India that is more Bharat: How Indian diplomacy is navigating a fractured world


Prime Minister Narendra Modi delivers opening remarks at the G20 Leaders' Summit, in New Delhi in September (ANI)

Foreign Minister S Jaishankar underscores that India supports a re-globalization that is diversified, democratic, fair and market-based

Our Bureau
New Delhi

Prime Minister Narendra Modi on Wednesday expressed confidence that G20 will continue to move forward with a “human-centric approach” under Brazil’s G20 Presidency and that members of the grouping will give priority to food security, health security and sustainable development. In his closing remarks at the virtual G20 summit, Prime Minister Narendra Modi also expressed confidence that G20 will continue to work for the expectations of the Global South.

Meanwhile, External Affairs Minister S Jaishankar said that the efforts made by India during its G20 presidency this year under its theme of ‘One Earth, One Family, One Future” will not end with its presidency and affirmed that it will continue to work for the vision of inclusive global growth.

“The endeavours undertaken during India’s G20 Presidency, under our theme of ‘One Earth, One Family, One Future’, will not end on November 30th 2023. With your support it will continue to be heard as we work to realize our vision for a world where truly no one is left behind anywhere in the world,” he said.

While addressing the Foreign Ministers Session of the Second Voice of the Global South, Jaishankar underlined that India took over its G20 presidency at a time when world was facing a lot of challenges.

Also, S Jaishankar on Friday referred to key developments in the country, including cashless payments, lunar landings and woman empowerment and emphasized that “this is an India that is more Bharat,” and said that in the last decade, India has nurtured authentic and grounded politics by deepening its Indian democracy.

Jaishankar made these remarks in his article for The Economist and said, “The deepening of Indian democracy has also nurtured authentic and grounded politics. While valuing culture and heritage, the embrace of technology and modernity are equally visible in the progress of the last decade. Today’s India is one of cashless payments, of 5G networks, of lunar landings and of digital delivery.”

“It is equally one of women’s political representation and “leaving no one behind”. This is a society that is now more confident, capable and responsive.
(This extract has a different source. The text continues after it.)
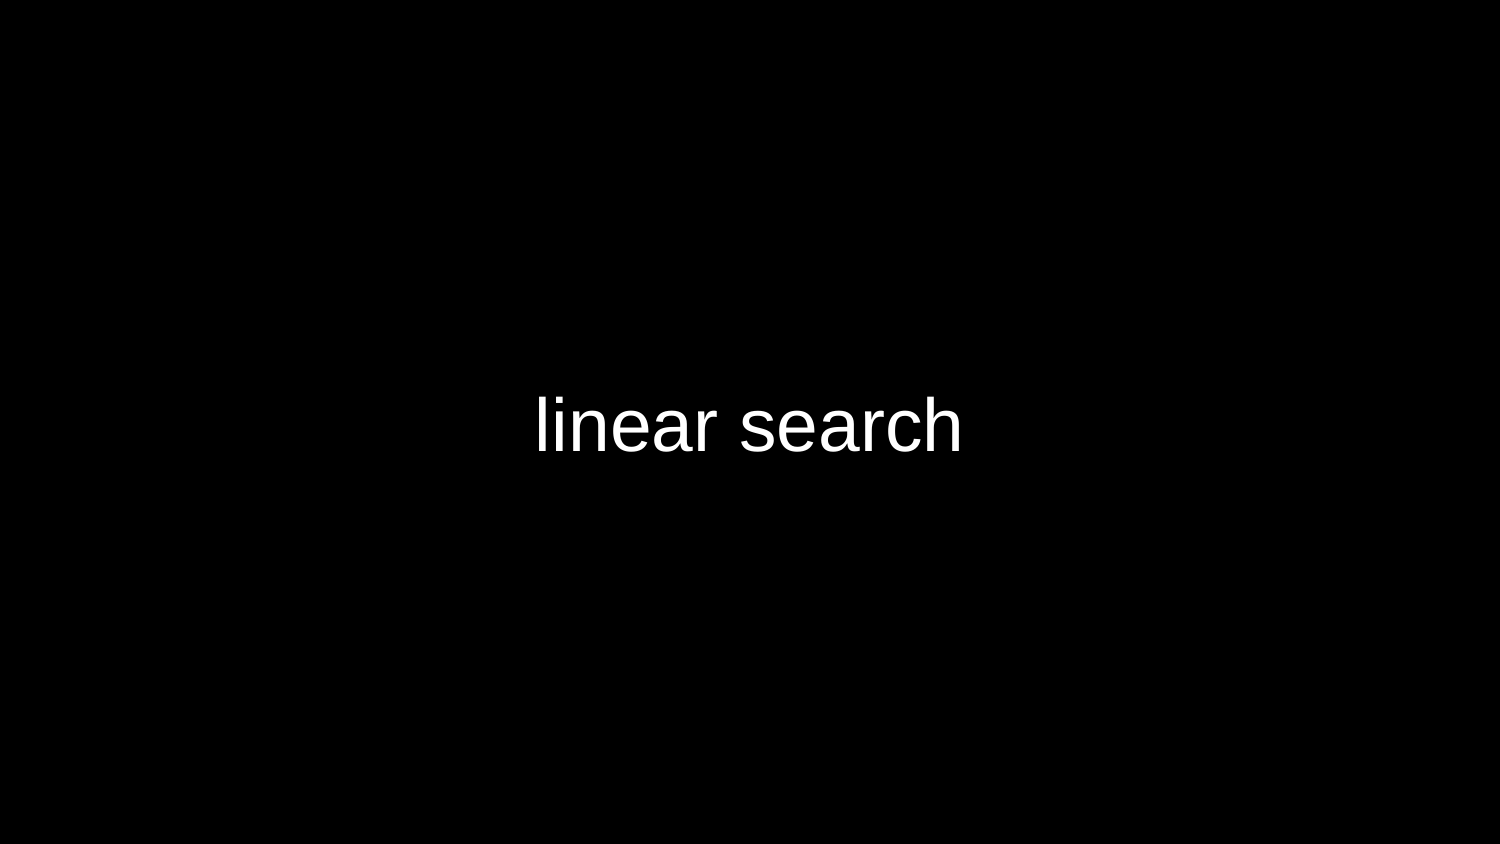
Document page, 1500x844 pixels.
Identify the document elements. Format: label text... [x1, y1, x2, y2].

title linear search [51, 352, 1449, 491]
This is an India that is more Bharat,” he added,

Reiterating India’s approach towards the neighboring countries in tough times of crisis, EAM said that India’s concept of “extended neighborhood” has deepened roots in ASEAN, the Gulf, Central Asia and the India Ocean.
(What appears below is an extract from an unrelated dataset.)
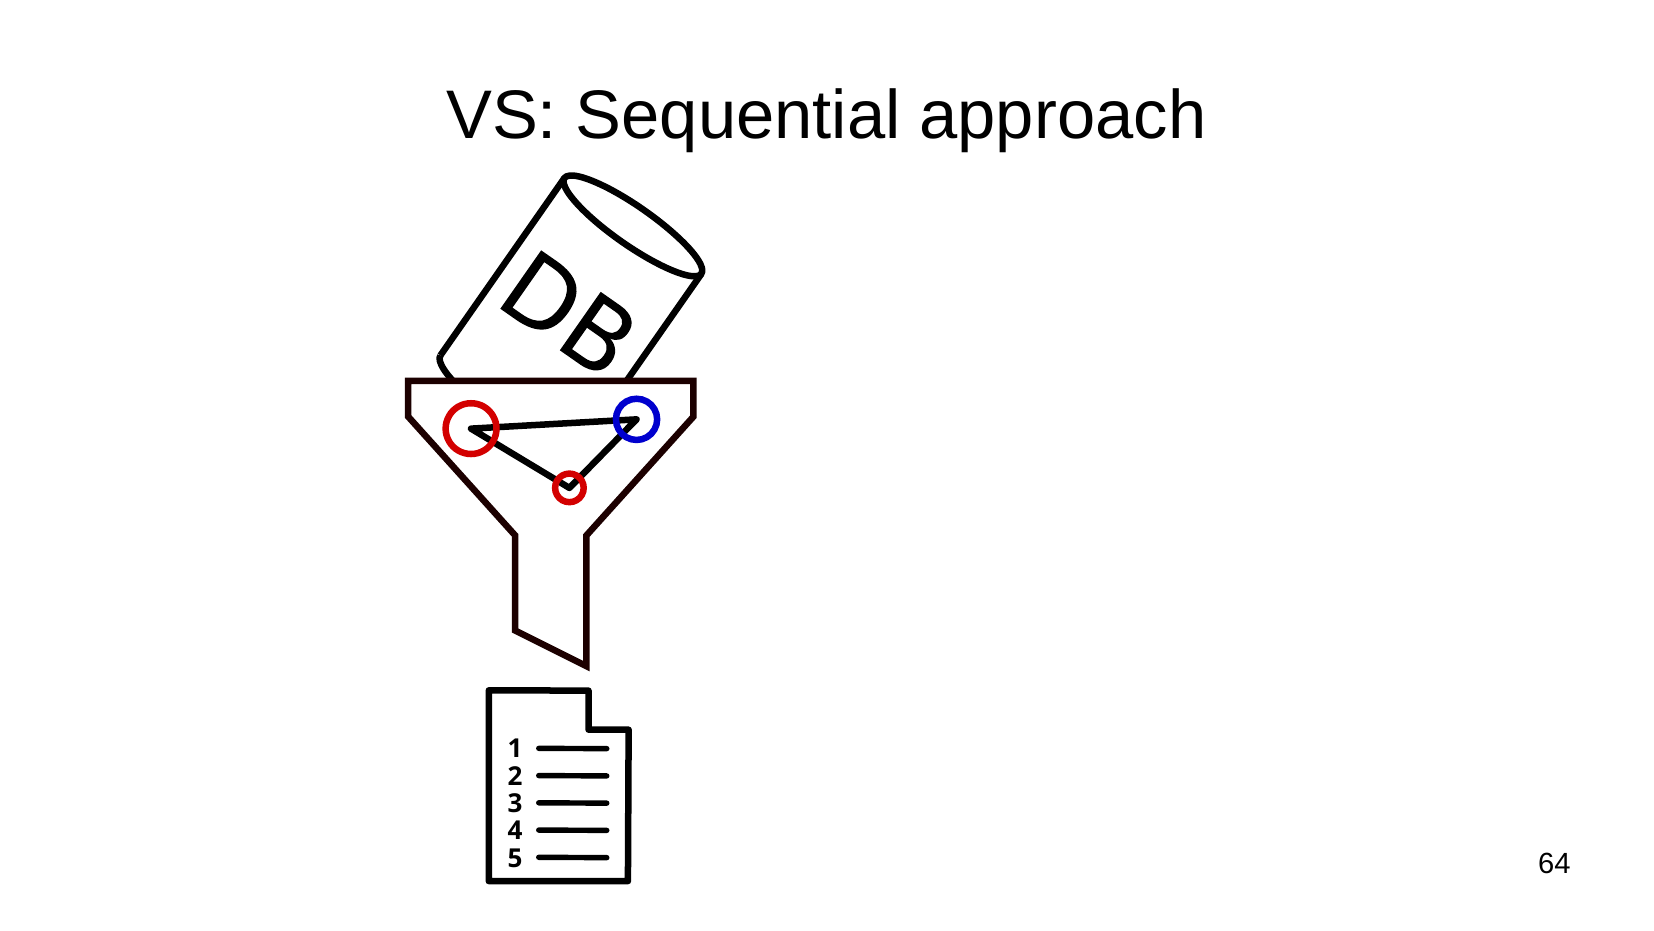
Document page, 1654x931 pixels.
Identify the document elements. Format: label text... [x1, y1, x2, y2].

He said further, “In that process, India demonstrated during 2023 how to navigate the east-west polarization around Ukraine and bridge the north-south developmental divide. The impact of skewed globalization, Covid damage, conflict in Ukraine, big-power competition, climate events and now violence in the Middle East have certainly made the world far more volatile and unpredictable.”

He added, “To rise in such challenging circumstances requires nimble and “multi-vector” Indian diplomacy. Working with partners on agreed issues was evident in the Quad mechanism, the Indo-Pacific Economic Framework, BRICS expansion and creative Middle East initiatives. We support a re-globalization that is diversified, democratic, fair and market-based.”

Highlighting the unbalanced economic supply chains in the world, Jaishankar underscored that India supports a re-globalization that is diversified, democratic, fair and market-based.

He said, “The world is now addressing over-concentration that emerged in the international economy. Participating in resilient and reliable supply chains has consequently become a key Indian goal. Similarly, ensuring trust and transparency is vital in the digital domain. India is preparing for an era of artificial intelligence and the arrival of new tools of influence. We support a re-globalization that is diversified, democratic, fair and market-based.”

While referring to the changes being made domestically in the country, including policies for ease of doing business and promoting ease of living, he said that “India’s increased visibility abroad is also because of what is changing at home.”

He said, “The pandemic saw not just a massive public-health response but deep reforms as well. Establishing digital infrastructure on scale has transformed delivery of socio-economic benefits and public services. So, too, has the quality of governance since 2014, making it easier to do business and promoting ease of living. This is now buttressed by a nationally integrated infrastructure initiative, improved skill development and encouragement of innovation and start-ups.”